A manhã ensolarada fazia refletir um objeto de metálico brilho na calçada. Relutei se pegava ou não o que pareceu ser uma fina corrente prateada. Passei ao largo, mas, num impulso, voltei e apanhei o que identifiquei como uma pulseira, pelo tamanho. O pingente era uma corujinha cheia de detalhes, presa a um coração invertido, no vértice da pulseira. Olhei ao redor, tentando achar o provável dono do objeto, mas a quadra estava vazia. Pensei: isso dá crônica! E pus a corrente no bolso.
Agora, miro atentamente a pulseirinha. Quando estudamos artes simbólicas, como a astrologia, às vezes é assombrosa a forma como certos eventos trazem mensagens quase explícitas. Em busca dessas pistas, calculo o mapa celeste para a hora do achamento da pulseira. O Sol, conjunto a Vênus, em Libra, estava no topo do céu, perto do meio-dia. Do outro lado, a Lua se encaminhava para alinhar-se com o nebuloso Netuno, em Peixes. Lógica (Libra) e emoções (Peixes) em tenso diálogo, como a coruja e o coração. Pronto! Já tenho uma trilha para minha leitura.
A coruja é associada à deusa grega Palas Atena, a Minerva dos romanos. Regente da sabedoria e da justiça, Atena nasceu sem mãe, de dentro da cabeça de Zeus, o deus soberano. Tornou-se uma das divindades mais queridas da velha Grécia e a preferida de Zeus. Era guerreira, mas, inteligente e estrategista, preferia os combates sem violência, em que pudesse usar sua fria racionalidade. Num célebre julgamento que presidiu, deu o voto decisivo ante um empate no júri – de onde veio a expressão “voto de Minerva”. Por seus feitos, Atena – a deusa de olhos de coruja – é relacionada ao signo de Libra. Sua coruja costuma representar o conhecimento filosófico.
Já o coração dispensa elucidações por ser um dos símbolos mais conhecidos na cultura de massa. É o amor, sem o qual nada seremos. É o amor, que mexe com nossa cabeça e nos deixa assim. É a dimensão dos afetos, por extensão. Mas esse coração está invertido na pulseira, em relação à pendente coruja. São objetos em tensão, como no mapa do céu a racionalidade libriana confrontava as emoções piscianas. Penso no Brasil de agora e no desafio dos mais sensatos de pautar-se pela razão em meio a delírios e distorções de fundo emocional. Ah, Brasil, esse país cordial que andou tirando a filosofia dos currículos enquanto via o multiplicar das seitas religiosas...

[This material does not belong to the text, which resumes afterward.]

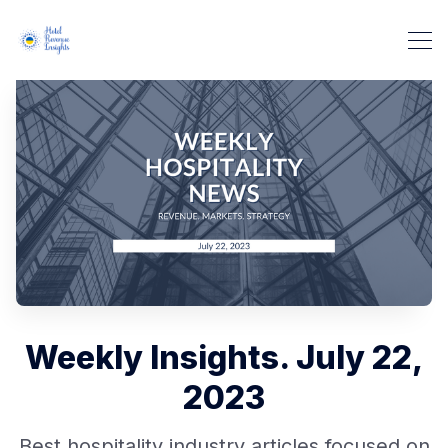
Weekly Insights. July 22,
2023
Best hospitality industry articles focused on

Desde 1936, o historiador Sergio Buarque de Holanda é citado por sua interpretação do caráter brasileiro a partir do que chamou de “homem cordial”. Há muita confusão sobre esse conceito, como se cordialidade fosse apenas simpatia, intimidade e abertura aos outros. Mas a etimologia da palavra a conecta com o coração. No dicionário, cordial é o “que age movido mais pelos sentimentos do que pela razão”. E, sabemos, nem só por bons sentimentos bate um coração. Assim, melhor seria ver o brasileiro cordial como um ser passional. E o coração invertido na pulseira talvez ilustre a intensidade do ódio que agora desafia a coruja de nossa frágil razão.

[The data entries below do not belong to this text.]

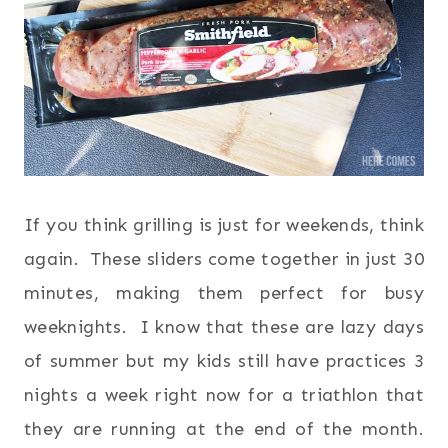
If you think grilling is just for weekends, think
again. These sliders come together in just 30
minutes, making them perfect for busy
weeknights. I know that these are lazy days
of summer but my kids still have practices 3
nights a week right now for a triathlon that
they are running at the end of the month.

Como num tribunal, estamos polarizados entre violentas reações instintivas, provenientes de corações inflamados, e tentativas de pensar friamente, a partir de fatos e dados concretos. Com seus olhos que enxergam melhor na escuridão da noite, a coruja de Minerva nos pede prudência. Tomara a deusa nos ilumine no decisivo voto final: o voto da pulsão de vida e não de morte. O voto pela ciência e pela educação, com filosofia nas escolas e reafirmação do Estado laico.